## Cose da fare
(1) Per favore, estrai senza modifiche dal testo sul Caligula il tratto che va da "Ma, alla luce" fino a "e l’homme révolté.".
(2) Per ciascuna affermazione indica se concorda con il testo sul Caligula, rispondendo sì o no e citando alla lettera le parole decisive: (a) Drusilla muore in modo violento e inaspettato; (b) il testo individua un'origine precisa della deriva; (c) la corte denuncia apertamente il sentimento di Caligola per Drusilla.

=== Estratto del documento ===

Ma, alla luce delle tesi esposte in seguito dall’autore del Sisyphe nel saggio del ’51, il Caligula può apparire anche come il risultato maturo di quel cruciale processo di ibridazione attuatosi in quegli stessi anni tra l’homme absurde e l’homme révolté.
È per questa serie di motivi che il Caligula viene considerato quale testo imprescindibile: in esso abbiamo infatti il feroce ritratto di un uomo assurdo costretto a mimare la parte del regnante assoluto, del sovrano onnipotente, dell’imperatore (semi) divino proprio nel momento in cui ogni spessore di senso si è ritratto perversamente e oscuramente dal mondo, in un vacillamento di immagini brutali e brucianti, la cui soffusa e radicale illusorietà rimanda ad una fantasmagoria di raffigurazioni sfocate, di pantomime tanto grottesche quanto apparentemente necessarie e ineliminabili. Non v’è origine identificabile per questa deriva. Vi sono però dei fenomeni, degli eventi che ne costellano lo sviluppo, ne accelerano l’evoluzione, ne facilitano oscenamente l’avanzate: dapprima l’amore torbido ma sincero per Drusilla, oggetto di una passione incestuosa, vorace, malata, dinanzi a una corte accondiscendente ma solerte nel mascherare l’insano sentimento; in seguito, la morte violenta e inaspettata di Drusilla stessa, l’uscita di scena dalla vita del sovrano dell’unica cosa che sembrava ai suoi occhi concreta, reale, consistente, veritiera. È a questo punto che Caligola diventa un nome intriso di follia e spettralità; il solo nominarlo significa evocare la forma assoluta, il distillato puro di una sventura capillare e tortuosa, che dal cuore stesso del potere filtra e si ramifica in tutto l’impero, infetta Roma riverberandosi in essa come una inavvertita ma flagrante epidemia. Il dramma allora si spalanca su di una sorta di allucinato cerchio vuoto: quello delle parole dei dignitari che si interrogano senza costrutto intorno alla fuga di Caligola, e quello delle varie presenze umbratili che affollano vanamente il palcoscenico, figuranti inconsistenti, sagome schiacciate dalla assenza stessa del sovrano, voci affioranti da una palude metafisica, nella quale esse si consumano in attesa del protagonista.

=== Dati registrati ===

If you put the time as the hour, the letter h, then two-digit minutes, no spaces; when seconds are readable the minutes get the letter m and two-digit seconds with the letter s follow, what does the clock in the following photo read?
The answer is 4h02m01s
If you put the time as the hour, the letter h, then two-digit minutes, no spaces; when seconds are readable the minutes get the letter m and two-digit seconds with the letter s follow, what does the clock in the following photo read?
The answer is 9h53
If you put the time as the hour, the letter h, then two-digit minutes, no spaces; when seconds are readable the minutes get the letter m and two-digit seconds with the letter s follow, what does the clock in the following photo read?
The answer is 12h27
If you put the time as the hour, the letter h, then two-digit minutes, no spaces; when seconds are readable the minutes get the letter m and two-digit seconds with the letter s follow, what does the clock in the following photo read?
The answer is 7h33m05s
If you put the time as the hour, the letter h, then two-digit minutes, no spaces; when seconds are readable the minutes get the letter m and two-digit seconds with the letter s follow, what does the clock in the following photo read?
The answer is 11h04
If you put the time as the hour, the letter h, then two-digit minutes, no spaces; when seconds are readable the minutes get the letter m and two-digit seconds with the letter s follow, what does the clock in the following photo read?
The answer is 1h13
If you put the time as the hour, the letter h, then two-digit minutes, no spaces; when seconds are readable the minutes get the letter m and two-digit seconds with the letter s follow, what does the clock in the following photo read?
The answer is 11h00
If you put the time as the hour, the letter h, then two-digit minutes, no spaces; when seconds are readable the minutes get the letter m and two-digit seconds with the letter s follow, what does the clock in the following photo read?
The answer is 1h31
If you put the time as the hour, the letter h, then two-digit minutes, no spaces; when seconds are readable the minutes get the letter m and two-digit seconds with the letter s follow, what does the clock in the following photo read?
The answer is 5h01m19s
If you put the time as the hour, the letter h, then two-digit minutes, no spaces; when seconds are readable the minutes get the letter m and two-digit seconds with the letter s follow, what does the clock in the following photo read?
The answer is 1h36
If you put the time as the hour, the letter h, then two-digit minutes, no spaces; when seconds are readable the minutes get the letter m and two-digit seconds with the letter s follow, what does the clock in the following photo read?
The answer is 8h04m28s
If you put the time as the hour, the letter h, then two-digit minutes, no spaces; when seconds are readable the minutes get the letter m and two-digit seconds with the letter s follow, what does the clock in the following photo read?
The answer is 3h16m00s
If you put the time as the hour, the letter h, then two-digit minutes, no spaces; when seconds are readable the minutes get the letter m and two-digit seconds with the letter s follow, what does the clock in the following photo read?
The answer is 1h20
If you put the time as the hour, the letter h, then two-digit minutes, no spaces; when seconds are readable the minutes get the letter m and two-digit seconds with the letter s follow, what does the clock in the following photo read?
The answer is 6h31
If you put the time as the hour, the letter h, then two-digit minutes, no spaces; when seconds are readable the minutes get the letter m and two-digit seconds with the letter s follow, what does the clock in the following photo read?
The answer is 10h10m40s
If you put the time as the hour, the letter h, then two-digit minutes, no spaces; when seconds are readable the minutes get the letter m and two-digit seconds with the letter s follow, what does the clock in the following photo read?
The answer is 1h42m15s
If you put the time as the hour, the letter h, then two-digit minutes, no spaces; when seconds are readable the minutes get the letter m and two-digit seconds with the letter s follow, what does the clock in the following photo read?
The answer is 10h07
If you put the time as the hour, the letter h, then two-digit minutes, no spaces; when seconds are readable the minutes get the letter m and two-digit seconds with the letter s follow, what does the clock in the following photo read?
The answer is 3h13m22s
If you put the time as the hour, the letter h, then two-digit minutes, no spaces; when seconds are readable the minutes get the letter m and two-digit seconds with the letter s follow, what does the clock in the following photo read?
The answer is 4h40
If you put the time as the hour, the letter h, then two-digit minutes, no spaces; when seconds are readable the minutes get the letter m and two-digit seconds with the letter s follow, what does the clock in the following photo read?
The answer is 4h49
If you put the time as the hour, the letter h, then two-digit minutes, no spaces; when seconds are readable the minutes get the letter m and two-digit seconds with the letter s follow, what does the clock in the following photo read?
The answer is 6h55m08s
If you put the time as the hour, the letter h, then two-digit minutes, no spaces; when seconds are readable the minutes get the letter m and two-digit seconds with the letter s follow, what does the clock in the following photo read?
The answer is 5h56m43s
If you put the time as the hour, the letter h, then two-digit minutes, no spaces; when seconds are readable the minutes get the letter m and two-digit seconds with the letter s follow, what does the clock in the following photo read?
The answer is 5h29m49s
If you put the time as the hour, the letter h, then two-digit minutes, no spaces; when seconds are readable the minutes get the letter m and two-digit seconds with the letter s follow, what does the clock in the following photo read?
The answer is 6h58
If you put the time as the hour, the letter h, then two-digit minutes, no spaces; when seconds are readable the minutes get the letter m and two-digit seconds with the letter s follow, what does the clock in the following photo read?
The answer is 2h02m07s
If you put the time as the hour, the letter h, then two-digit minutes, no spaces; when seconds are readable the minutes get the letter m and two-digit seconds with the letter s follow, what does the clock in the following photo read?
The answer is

===

## Risultati
(1)
Ma, alla luce delle tesi esposte in seguito dall’autore del Sisyphe nel saggio del ’51, il Caligula può apparire anche come il risultato maturo di quel cruciale processo di ibridazione attuatosi in quegli stessi anni tra l’homme absurde e l’homme révolté.

(2)
(a) Sì: «la morte violenta e inaspettata di Drusilla stessa».
(b) No: «Non v’è origine identificabile per questa deriva».
(c) No: «una corte accondiscendente ma solerte nel mascherare l’insano sentimento».